Unfortunately, some current public health approaches miss the mark with respect to these sensitivity issues. One example is the program recently implemented by the MetroWest Community Health Care Foundation in Massachusetts. At the beginning of 2007, they placed billboards showing an overweight child’s legs on a scale, accompanied by the words, “Fat Chance.” In addition, they ran a television advertisement, showing an overweight child eating unhealthy foods and depicting childhood overweight as a problem (21). In light of the above studies, these advertisements are clearly contributing to the stigma of obesity. While the director of the foundation maintains that the advertisements are aimed at parents and not children (22), it is inevitable that children will see them. If an overweight child is exposed to such a characterization of obesity, it could very well lead to the consequences mentioned above, resulting in the exact opposite effect.

This approach, and others like it, needs to consider societal issues of obesity stigma in their campaign, in order to counteract such stigma. This will likely yield better results as far as decreasing childhood overweight (23).

Built Environment

Finally, a connection has been drawn between built environment factors and physical activity, and ultimately obesity.
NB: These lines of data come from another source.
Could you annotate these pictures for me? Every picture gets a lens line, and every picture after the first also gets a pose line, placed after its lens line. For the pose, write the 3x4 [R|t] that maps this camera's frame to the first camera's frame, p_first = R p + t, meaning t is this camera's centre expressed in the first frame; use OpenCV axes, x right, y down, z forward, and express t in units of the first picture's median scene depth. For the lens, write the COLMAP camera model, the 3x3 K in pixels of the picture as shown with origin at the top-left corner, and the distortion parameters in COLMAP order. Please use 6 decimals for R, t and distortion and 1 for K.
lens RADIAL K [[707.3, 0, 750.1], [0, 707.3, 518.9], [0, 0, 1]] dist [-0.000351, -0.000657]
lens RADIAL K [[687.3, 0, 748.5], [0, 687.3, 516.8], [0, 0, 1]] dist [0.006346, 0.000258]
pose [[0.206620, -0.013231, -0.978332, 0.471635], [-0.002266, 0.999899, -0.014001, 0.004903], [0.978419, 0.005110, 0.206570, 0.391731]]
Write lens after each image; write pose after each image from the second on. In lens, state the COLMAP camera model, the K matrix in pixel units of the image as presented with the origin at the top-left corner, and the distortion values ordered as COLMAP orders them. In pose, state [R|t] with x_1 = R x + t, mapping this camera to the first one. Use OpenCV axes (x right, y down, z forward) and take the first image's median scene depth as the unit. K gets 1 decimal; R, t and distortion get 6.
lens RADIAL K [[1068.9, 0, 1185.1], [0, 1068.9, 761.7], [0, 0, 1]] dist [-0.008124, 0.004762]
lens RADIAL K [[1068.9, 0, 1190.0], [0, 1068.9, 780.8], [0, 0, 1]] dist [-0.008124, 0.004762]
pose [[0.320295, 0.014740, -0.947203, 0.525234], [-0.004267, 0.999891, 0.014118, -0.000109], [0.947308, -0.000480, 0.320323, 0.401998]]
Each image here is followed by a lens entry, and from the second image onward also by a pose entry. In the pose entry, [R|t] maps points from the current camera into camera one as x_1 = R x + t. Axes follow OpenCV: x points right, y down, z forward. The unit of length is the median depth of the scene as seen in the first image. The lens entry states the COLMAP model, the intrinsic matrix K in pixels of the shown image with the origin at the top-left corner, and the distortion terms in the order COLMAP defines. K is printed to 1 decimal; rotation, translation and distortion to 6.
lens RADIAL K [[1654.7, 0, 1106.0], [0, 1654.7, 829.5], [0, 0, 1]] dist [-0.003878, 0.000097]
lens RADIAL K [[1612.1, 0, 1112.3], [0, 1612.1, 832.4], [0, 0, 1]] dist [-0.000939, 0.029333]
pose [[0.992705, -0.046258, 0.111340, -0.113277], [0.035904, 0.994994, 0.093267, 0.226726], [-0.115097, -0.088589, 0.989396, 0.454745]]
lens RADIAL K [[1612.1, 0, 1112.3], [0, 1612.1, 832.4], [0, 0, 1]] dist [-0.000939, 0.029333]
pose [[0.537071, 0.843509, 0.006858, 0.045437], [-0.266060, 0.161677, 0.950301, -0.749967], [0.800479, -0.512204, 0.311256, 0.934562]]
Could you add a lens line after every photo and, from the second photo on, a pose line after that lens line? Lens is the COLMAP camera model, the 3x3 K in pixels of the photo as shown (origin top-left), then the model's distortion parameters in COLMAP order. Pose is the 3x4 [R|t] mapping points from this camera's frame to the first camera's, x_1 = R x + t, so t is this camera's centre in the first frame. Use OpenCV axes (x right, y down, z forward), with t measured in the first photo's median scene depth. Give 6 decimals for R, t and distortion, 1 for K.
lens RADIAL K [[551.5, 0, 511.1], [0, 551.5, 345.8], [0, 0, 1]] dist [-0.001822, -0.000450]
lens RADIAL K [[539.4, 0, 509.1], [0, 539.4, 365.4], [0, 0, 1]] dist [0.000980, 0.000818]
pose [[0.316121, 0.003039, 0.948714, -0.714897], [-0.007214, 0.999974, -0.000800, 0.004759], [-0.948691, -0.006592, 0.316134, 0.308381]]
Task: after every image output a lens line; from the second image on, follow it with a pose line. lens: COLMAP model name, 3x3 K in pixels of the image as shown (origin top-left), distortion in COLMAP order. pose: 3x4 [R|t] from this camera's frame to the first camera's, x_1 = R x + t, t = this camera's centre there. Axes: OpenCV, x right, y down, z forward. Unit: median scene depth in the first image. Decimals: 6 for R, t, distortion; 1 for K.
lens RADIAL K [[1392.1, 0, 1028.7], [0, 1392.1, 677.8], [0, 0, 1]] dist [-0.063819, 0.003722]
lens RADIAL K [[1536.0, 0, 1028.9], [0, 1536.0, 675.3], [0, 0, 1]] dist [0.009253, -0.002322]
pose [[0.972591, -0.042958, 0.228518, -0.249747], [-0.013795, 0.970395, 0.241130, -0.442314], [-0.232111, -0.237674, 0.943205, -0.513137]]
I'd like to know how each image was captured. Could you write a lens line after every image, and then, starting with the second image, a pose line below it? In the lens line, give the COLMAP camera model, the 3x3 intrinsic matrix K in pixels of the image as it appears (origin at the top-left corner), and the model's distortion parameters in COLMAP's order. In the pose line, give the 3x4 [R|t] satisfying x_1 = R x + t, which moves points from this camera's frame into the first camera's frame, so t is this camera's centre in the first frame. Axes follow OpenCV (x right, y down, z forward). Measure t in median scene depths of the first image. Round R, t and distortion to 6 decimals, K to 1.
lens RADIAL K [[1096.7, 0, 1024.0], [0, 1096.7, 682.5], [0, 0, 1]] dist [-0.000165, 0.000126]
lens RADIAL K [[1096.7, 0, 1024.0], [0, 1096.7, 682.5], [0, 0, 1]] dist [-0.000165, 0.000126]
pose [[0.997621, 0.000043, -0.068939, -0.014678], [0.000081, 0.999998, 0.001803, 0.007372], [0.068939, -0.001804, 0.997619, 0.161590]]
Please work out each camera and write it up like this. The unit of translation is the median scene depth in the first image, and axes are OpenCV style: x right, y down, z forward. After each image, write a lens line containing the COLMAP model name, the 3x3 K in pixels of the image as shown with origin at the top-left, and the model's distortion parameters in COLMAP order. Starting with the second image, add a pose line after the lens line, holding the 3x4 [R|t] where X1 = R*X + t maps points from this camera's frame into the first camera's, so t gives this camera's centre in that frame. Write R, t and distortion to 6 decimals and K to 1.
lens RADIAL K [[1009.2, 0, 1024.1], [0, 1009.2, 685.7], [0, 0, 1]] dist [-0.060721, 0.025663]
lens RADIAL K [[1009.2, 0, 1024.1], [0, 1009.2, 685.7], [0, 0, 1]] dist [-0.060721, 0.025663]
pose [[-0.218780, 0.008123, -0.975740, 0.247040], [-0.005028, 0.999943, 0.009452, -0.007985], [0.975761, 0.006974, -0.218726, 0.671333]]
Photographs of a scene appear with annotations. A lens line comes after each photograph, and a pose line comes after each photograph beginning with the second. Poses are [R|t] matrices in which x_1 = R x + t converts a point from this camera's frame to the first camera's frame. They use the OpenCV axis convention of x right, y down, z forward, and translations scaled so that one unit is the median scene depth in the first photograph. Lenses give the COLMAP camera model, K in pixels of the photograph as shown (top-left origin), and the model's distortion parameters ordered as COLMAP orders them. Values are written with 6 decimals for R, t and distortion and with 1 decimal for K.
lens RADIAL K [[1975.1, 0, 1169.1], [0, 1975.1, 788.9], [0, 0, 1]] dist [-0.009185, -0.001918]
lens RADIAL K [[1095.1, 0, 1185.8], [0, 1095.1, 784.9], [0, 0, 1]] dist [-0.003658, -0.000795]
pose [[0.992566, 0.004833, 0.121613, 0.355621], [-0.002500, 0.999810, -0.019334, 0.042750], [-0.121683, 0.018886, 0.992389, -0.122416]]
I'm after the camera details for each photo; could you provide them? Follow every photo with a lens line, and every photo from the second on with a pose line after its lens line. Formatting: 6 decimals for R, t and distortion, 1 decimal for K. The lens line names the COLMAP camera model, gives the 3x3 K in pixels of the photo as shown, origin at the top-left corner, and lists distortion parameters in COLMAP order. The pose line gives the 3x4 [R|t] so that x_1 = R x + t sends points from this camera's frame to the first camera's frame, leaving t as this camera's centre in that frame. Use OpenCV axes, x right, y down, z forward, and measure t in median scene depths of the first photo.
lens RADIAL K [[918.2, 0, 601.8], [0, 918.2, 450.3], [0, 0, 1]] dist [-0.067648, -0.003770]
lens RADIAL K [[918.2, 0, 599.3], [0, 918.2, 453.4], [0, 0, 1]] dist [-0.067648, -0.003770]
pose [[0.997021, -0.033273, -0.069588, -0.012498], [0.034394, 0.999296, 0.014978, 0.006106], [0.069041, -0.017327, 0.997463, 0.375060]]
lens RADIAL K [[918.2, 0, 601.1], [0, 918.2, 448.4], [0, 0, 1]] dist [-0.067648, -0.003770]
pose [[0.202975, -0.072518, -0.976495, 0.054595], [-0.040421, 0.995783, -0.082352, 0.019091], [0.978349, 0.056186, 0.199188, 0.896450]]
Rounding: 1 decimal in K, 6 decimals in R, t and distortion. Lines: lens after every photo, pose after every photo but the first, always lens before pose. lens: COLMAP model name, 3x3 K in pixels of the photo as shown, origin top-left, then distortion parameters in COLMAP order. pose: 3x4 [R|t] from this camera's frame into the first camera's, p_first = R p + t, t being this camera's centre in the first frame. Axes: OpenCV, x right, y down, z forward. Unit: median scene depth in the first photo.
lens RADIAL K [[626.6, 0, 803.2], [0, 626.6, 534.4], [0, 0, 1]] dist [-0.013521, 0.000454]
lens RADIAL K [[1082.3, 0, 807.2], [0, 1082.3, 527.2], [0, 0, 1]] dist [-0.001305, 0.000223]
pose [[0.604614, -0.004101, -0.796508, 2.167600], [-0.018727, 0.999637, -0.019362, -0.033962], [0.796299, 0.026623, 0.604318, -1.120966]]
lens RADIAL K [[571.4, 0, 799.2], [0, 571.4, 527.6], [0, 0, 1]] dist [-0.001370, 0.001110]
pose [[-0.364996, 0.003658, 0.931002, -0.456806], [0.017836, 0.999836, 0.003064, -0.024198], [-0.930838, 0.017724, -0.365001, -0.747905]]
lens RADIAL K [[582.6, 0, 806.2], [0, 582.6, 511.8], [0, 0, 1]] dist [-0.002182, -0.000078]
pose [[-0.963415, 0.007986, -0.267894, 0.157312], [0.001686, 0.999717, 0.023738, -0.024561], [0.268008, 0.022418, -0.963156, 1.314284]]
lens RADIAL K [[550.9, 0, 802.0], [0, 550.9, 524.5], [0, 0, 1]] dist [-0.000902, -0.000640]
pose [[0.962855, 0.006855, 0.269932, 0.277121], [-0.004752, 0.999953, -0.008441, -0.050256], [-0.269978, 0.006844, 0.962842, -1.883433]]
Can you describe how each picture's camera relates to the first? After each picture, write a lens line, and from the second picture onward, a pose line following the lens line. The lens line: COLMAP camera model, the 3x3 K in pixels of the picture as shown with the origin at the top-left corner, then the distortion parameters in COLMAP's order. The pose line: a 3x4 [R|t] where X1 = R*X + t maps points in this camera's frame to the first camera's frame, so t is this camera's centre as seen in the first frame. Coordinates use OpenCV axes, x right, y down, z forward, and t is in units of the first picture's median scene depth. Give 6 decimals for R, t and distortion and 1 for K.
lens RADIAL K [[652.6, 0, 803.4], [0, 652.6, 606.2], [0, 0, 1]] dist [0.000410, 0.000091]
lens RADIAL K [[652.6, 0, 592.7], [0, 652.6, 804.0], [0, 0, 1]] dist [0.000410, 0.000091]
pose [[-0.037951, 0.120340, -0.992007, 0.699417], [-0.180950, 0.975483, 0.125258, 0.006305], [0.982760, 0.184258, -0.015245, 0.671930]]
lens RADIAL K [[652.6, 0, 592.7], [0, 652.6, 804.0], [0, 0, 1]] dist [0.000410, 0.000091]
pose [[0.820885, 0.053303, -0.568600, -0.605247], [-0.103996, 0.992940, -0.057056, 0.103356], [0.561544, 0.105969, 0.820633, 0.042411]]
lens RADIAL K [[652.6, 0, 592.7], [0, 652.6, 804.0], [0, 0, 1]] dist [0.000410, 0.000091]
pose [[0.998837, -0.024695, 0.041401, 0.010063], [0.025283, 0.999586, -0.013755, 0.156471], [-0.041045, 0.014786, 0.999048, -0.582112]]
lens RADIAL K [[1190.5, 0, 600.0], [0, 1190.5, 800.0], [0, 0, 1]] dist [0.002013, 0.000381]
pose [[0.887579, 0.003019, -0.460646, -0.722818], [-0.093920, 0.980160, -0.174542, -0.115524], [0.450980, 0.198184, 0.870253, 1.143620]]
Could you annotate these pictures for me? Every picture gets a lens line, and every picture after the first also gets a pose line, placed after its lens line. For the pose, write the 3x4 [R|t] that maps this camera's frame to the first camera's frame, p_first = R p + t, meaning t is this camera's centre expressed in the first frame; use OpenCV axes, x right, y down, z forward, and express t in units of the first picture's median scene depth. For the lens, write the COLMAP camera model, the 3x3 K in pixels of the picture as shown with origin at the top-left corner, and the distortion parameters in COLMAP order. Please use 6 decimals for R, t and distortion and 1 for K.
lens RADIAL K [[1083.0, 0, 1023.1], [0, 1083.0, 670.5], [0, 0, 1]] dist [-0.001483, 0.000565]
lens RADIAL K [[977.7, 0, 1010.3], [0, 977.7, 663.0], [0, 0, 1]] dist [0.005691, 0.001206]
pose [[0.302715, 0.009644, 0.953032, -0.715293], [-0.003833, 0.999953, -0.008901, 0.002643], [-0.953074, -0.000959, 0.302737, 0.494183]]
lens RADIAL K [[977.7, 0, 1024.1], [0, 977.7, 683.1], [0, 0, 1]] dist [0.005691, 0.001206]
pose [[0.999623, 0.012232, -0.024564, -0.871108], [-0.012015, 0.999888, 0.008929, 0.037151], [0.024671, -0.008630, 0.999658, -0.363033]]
One study demonstrated that participants living in areas characterized by “high walkablity” (definitive of the built environment in the area) were more likely to participate in walking as a form of transport compared to those living in “low walkability” areas, and they were less likely to be overweight. Interestingly, participants living in “low walkability” areas reported having access to more walking/cycling facilites (24). The creation of such facilities is one of the main goals of the NPAO (6); therefore, it appears that investment in the built environment should perhaps supersede the construction of walking/cycling facilities because they may have a greater effect on physical activity and obesity.

Further, such investment in making changes to the built environment has shown success, as reported by Boarnet, et al (25). This study demonstrated that making improvements in “walkability” increased the tendency of children to walk or bicycle to school, thereby increasing physical activity. Reviews of the literature support the aforementioned findings (8, 26), clearly spelling out the need for investment in improvements to the built environment in order to increase physical activity, thereby decreasing obesity.


It is obvious that current approaches aimed at decreasing childhood overweight are not working, as the prevalence is increasing. The majority of programs are based on changing individual-level behaviors, failing to take into account the social norms and environmental factors that contribute to childhood overweight, such as the appeal and convenience of eating away from home, the cost of food, and built environment factors that impede people from participating in physical activities. Moreover, approaches that reflect stigma against obesity and identify obesity as a problem can actually have detrimental effects on those to whom the campaign is targeting by increasing binge eating or inducing unhealthy weight loss behaviors. Ultimately, public health approaches aimed at decreasing childhood overweight need to tailor their goals so as to combat social norms and environmental factors that contribute to it, as well as address issues of weight bias and obesity stigma, in order to be successful.